START Excerpt provided
Helping the Chronically Overworked Find Life Balance

The Secret Flaw In Work Life Balance

work like effectiveness by Mike Kline via Flickr ccI’ve never liked the phrase work/life balance. I’m just not comfortable saying it. I like the sentiment, but the phrase is somehow wrong. I now understand why, but it will take me a while to get there.

Cali Williams Yost makes a significant improvement when she writes about work+life fit. In her book Tweak It, Yost explains the origin of the idea. She was meeting with a senior executive, explaining the benefits to the company of offering employees better work/life balance. But as soon as she said “work/life balance”, his eyes glazed over. Yost asked him to explain why.

“Every time you [Cali] say work-life balance all I hear is work less, and we have so much to do. I need everyone to do more. Plus, I don’t have any kind of work/life balance myself. How can I support something I don’t have?”[i]

Yost explained that is wasn’t about working less, but about having the flexibility to choose when and where you work. Yost invented the phrase “work+life fit” on the spot. The executive got it immediately, recounting how he plays tennis twice a week, and tries to fit his son’s soccer games into his overall schedule. Work+life fit is about giving individuals the flexibility to make work fit into their unique circumstances.[ii] For Yost, this was a key breakthrough that has enabled her to open dialog with business leaders about increasing workplace flexibility.
END Excerpt provided
→ **Exercise set**:
a. In the piece on work/life balance, what phrase did Cali Williams Yost come up with during her meeting with the senior executive?
b. Continue the piece on work/life balance, picking up after its last sentence.
START Records
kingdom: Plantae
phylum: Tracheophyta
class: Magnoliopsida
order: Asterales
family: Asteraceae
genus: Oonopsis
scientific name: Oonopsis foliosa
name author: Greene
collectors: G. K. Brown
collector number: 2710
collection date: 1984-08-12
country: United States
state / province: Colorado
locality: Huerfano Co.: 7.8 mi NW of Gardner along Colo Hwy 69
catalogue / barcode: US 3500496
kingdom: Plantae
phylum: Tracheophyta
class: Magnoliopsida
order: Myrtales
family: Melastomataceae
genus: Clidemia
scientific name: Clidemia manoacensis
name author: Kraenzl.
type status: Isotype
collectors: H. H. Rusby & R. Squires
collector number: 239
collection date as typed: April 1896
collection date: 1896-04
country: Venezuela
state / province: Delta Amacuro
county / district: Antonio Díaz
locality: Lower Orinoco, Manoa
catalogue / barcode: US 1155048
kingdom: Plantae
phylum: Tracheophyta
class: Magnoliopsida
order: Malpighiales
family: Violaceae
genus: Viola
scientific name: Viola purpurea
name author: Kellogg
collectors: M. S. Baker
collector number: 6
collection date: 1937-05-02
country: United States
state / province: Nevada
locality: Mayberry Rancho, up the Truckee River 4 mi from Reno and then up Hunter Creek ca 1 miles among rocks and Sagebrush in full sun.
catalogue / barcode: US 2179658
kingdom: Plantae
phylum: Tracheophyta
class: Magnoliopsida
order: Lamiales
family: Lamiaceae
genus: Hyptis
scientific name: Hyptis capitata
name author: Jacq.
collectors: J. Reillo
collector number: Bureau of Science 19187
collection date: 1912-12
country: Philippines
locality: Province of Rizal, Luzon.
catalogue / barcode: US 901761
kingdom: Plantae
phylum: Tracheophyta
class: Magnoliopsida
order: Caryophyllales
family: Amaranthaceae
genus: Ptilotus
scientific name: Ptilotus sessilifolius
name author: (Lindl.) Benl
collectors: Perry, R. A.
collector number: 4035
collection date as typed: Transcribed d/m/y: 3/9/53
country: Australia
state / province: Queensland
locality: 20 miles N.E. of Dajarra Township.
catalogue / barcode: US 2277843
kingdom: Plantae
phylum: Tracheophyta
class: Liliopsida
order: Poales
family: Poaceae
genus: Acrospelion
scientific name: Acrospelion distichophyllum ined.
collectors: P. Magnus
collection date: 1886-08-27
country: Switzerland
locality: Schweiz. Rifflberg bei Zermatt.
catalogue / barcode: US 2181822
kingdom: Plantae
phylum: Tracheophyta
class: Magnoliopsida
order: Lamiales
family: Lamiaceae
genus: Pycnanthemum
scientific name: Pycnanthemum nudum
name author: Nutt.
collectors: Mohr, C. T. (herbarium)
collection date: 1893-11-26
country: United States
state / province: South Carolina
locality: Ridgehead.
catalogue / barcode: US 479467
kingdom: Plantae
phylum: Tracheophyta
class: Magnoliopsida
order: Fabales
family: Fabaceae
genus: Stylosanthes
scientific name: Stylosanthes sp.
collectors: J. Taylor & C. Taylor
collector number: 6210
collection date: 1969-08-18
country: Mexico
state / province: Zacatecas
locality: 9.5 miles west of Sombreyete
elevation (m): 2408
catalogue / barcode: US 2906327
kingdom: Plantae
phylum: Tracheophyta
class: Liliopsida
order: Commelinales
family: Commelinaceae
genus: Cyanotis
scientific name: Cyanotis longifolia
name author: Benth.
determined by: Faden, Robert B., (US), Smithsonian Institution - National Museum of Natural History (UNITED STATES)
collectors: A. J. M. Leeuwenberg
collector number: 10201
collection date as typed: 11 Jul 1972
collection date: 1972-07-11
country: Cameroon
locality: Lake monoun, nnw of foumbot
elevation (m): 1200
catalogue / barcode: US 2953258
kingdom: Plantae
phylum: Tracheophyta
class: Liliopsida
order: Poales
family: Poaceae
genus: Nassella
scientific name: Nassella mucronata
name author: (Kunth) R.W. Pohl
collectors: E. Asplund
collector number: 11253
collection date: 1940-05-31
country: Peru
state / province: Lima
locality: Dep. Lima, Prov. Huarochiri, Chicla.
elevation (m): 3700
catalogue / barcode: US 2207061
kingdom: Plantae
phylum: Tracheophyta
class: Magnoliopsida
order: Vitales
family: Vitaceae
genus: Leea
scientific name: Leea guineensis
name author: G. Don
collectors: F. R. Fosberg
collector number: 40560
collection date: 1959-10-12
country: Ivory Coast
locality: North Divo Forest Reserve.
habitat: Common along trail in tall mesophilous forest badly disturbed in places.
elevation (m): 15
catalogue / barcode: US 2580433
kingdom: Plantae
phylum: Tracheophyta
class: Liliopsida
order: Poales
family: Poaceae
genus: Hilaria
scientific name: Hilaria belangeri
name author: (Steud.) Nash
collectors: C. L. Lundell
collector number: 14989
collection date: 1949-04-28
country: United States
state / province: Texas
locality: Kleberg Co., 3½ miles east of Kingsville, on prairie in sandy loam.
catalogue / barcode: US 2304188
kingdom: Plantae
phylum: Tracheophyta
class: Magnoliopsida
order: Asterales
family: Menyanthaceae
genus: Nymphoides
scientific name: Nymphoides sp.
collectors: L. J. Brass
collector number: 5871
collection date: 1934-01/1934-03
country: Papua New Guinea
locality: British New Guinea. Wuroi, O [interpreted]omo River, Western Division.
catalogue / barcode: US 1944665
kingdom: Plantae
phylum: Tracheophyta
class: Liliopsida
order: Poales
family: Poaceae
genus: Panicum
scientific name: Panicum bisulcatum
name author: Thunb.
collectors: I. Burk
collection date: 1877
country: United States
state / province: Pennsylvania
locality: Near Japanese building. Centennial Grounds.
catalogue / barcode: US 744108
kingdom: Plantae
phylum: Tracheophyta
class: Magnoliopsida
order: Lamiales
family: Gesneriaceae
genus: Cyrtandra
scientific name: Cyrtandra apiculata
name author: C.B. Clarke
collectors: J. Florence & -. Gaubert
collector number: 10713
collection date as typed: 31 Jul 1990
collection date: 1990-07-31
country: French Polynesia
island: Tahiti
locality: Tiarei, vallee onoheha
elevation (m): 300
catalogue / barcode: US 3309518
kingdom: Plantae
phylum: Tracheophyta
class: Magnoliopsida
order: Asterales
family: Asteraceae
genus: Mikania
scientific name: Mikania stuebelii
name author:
END Records
→ **Answers per task**:
a. "Work+life fit."

b.
I loved work+life fit when I first heard about it. It made sense to me, because flexibility is a significant improvement over inflexible work hours.  People are happier and less stressed if they have flexibility.

But, there remained a niggling doubt in my gut, which is captured by the image I chose for the post. Our heroine has work+life fit of a sort, but it is not a happy picture. Flexibility is a plus, but if one it merely moving around the ninety hours, there still is not enough time to have a balanced life.

The problem I am trying to solve is chronic overwork, and increased flexibility doesn’t help if the overall hours remain the same.

Continued … the Real Goal Is Life Balance

[i] Tweak It: Make What Matters to You Happen Every Day by Cali Williams Yost. p xiv More

[ii] Ibid p xiv-xv



  1. Work Life “fit” – yes, much better. Balance reminds me of a seesaw (not balanced); alternatives I’ve heard seem even worse.

    Fit allows for accommodating individual differences and differences when combinations change.

    Still, we are left with fundamental structural issues in both our employment environments (“employee status”) and our independent arrangements (no social safety net whatsoever). These impediments to real productivity much less “fit” remain, in my opinion, a major challenge – to mindset and culture as well as economic policy / politics.

  2. We’ve been running into the same challenge. Selling work-life balance to people who think it means “Work less, on a beach somewhere” is a frustrating uphill conversation. We went with integration – with the same idea as your word, ‘fit’. It is about doing the work, but doing it around the other things that need to happen for your health, your family and your happiness.

    • Thanks for the comment Lyndsay.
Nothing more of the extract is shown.